Mohamed ElBaradei, of the U.N. watchdog agency, cites reports of looting and spills and asks the U.S. to let his inspectors return.

May 20, 2003|From Times Wire Services

VIENNA — The head of the U.N. nuclear watchdog agency warned Monday that a nuclear contamination emergency may be developing in Iraq and appealed to the U.S. to let his experts back into the country.

"I am deeply concerned by the almost daily reports of looting and destruction at nuclear sites," International Atomic Energy Agency chief Mohamed ElBaradei said in a statement.

He said he was especially worried "about the potential radiological safety and security implications of nuclear and radiological materials that may no longer be under control."

He said the reports his agency has received describe uranium being emptied on the ground from containers and then taken for domestic use, and radioactive sources being stolen and removed from their shielding.

"We have a moral responsibility to establish the facts without delay and take urgent remedial action," ElBaradei said.

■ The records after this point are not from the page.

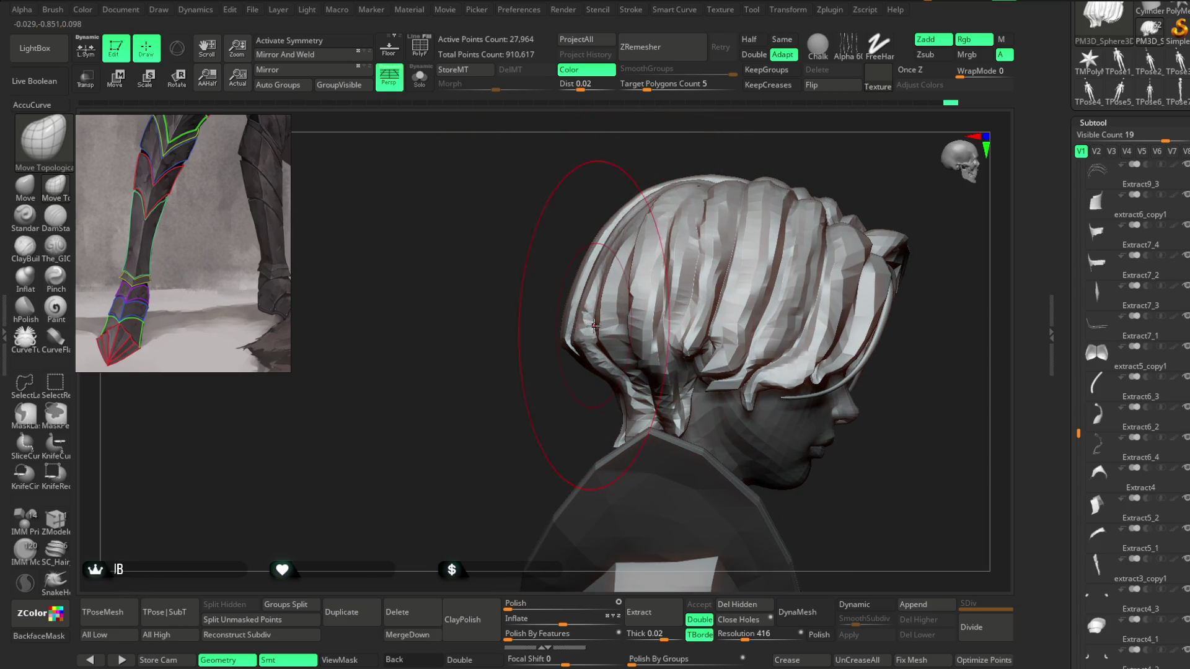
pyautogui.moveTo(585, 334)
pyautogui.mouseDown()
pyautogui.moveTo(534, 351)
pyautogui.moveTo(605, 341)
pyautogui.moveTo(688, 254)
pyautogui.moveTo(723, 178)
pyautogui.moveTo(661, 238)
pyautogui.moveTo(645, 234)
pyautogui.moveTo(677, 186)
pyautogui.moveTo(656, 252)
pyautogui.mouseUp()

The U.N. agency, which is based in Vienna, has warned that stolen radioactive material could end up in the hands of terrorists who could use it to make "dirty" bombs, which combine radioactive material with a conventional explosive like dynamite to spread the material over a wide area.

In Washington, a senior State Department official hinted that the United States might be more favorable to the IAEA returning to Iraq on its own rather than under the auspices of the U.N. Monitoring, Verification and Inspection Commission, the weapons inspection team that was operating in Iraq before the war.

ElBaradei first asked the United States on April 10 to secure nuclear material stored under U.N. seal at Iraq's Tuwaitha nuclear research center, and the United States promised that its military would keep the site secure. After numerous media reports that Tuwaitha and other nuclear facilities in Iraq had been looted, ElBaradei wrote again to the U.S. on April 29 requesting permission to send a mission to Iraq to investigate the reports of looting.

The IAEA has received no response from Washington and said that contamination could lead to a "serious humanitarian situation." There have been media reports that residents near Tuwaitha have exhibited symptoms of radiation sickness.